### WHAT YOU ARE ASKED TO DO
Return all lines in the data where the string "more" can be found.

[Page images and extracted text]
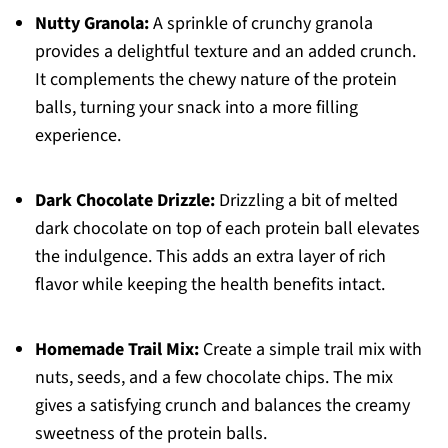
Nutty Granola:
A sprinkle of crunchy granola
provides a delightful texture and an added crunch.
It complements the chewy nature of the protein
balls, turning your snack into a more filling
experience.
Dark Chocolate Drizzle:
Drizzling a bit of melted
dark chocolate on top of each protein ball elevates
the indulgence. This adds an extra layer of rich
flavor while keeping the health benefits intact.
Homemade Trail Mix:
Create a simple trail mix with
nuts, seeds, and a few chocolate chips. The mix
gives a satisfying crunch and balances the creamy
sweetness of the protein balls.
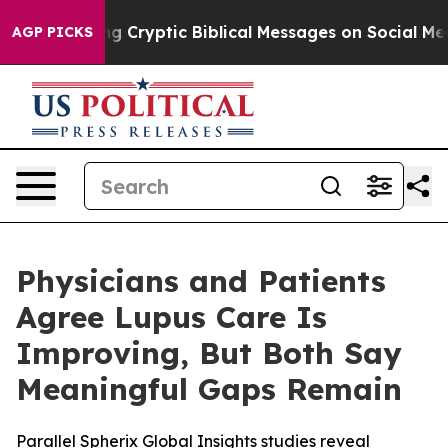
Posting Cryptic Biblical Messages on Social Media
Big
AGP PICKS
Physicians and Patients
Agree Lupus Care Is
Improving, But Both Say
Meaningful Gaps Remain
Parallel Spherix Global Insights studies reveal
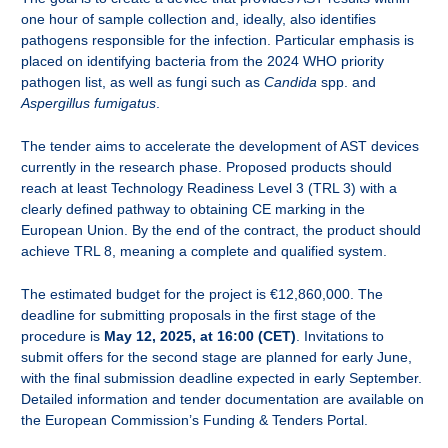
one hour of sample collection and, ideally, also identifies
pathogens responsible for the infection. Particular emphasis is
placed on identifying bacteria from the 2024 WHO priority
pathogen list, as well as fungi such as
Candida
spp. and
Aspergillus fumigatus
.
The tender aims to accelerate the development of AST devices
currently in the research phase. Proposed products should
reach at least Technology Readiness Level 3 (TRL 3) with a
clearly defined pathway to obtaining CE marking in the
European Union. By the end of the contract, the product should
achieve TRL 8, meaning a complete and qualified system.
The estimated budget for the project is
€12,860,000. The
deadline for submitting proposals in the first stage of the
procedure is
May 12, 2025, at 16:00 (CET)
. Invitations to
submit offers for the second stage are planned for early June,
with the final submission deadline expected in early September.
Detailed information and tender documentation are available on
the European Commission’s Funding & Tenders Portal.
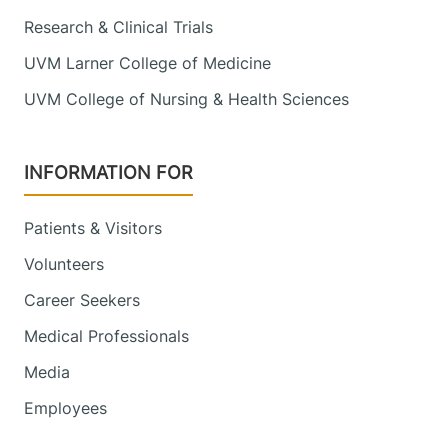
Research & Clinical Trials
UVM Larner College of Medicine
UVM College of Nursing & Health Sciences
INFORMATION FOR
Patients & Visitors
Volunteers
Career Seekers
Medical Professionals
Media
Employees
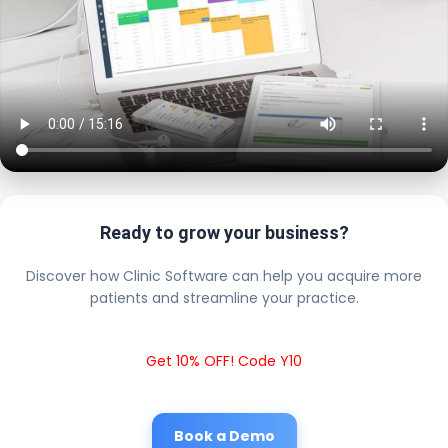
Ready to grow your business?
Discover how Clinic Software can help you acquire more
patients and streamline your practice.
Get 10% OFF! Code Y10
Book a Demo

* * *

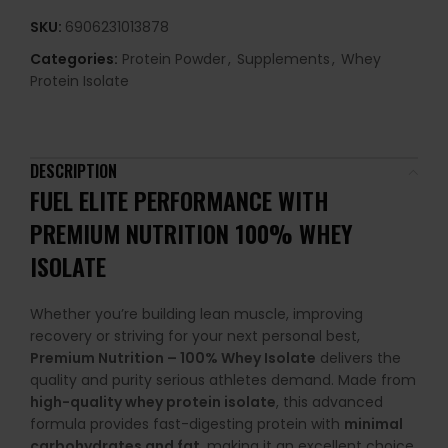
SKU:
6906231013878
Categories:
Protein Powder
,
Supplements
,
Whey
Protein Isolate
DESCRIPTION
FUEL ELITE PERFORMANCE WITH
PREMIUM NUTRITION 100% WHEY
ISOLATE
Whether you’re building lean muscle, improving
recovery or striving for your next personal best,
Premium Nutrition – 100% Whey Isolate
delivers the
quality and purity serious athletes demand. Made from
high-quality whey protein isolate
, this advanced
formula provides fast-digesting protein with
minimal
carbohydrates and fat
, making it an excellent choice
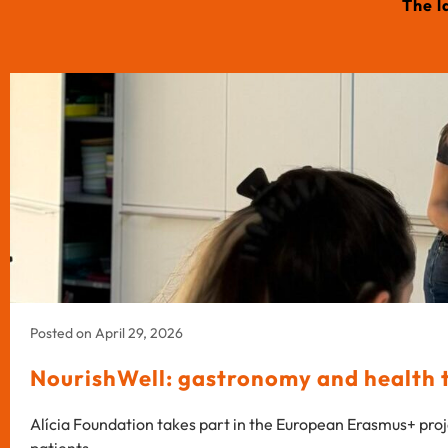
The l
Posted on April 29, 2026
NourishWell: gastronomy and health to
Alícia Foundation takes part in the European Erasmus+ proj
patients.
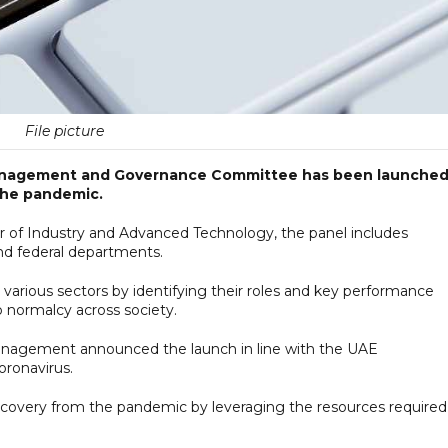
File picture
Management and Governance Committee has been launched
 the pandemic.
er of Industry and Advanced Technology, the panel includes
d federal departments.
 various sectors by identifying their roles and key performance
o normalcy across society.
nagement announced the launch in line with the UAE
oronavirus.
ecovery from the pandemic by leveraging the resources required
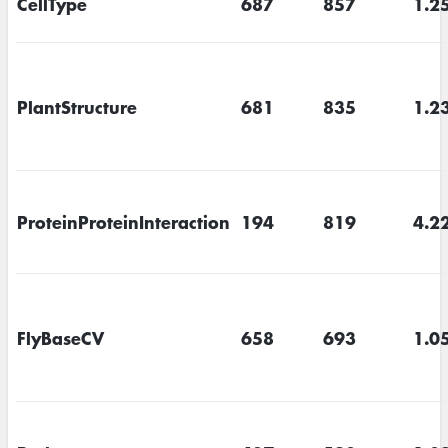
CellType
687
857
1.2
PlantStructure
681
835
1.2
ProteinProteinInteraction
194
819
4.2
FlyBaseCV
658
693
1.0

* * *

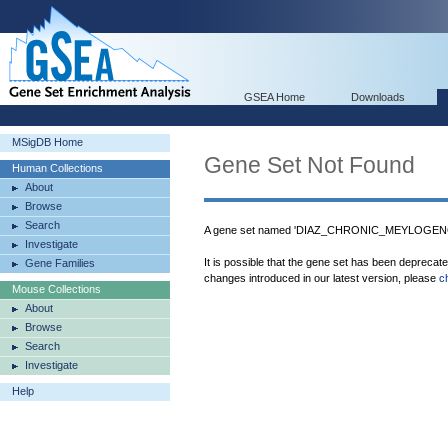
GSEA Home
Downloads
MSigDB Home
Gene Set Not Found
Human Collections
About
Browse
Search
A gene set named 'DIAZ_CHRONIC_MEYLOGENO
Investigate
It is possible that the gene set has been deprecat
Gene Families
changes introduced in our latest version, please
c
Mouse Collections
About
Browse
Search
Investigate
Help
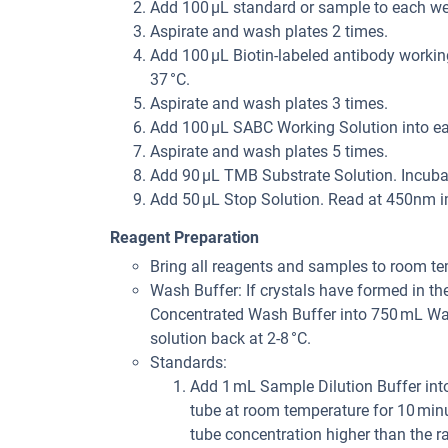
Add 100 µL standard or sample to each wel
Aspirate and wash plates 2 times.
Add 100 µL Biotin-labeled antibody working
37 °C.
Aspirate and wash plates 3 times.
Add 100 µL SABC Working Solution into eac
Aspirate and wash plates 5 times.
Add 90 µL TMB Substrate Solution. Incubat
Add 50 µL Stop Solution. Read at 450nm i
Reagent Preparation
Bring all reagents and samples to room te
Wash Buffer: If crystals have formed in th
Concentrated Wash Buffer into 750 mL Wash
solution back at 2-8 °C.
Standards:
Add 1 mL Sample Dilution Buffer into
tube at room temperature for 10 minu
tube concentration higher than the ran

### REPLY TO THE TASK
balls, turning your snack into a more filling
Discover how Clinic Software can help you acquire more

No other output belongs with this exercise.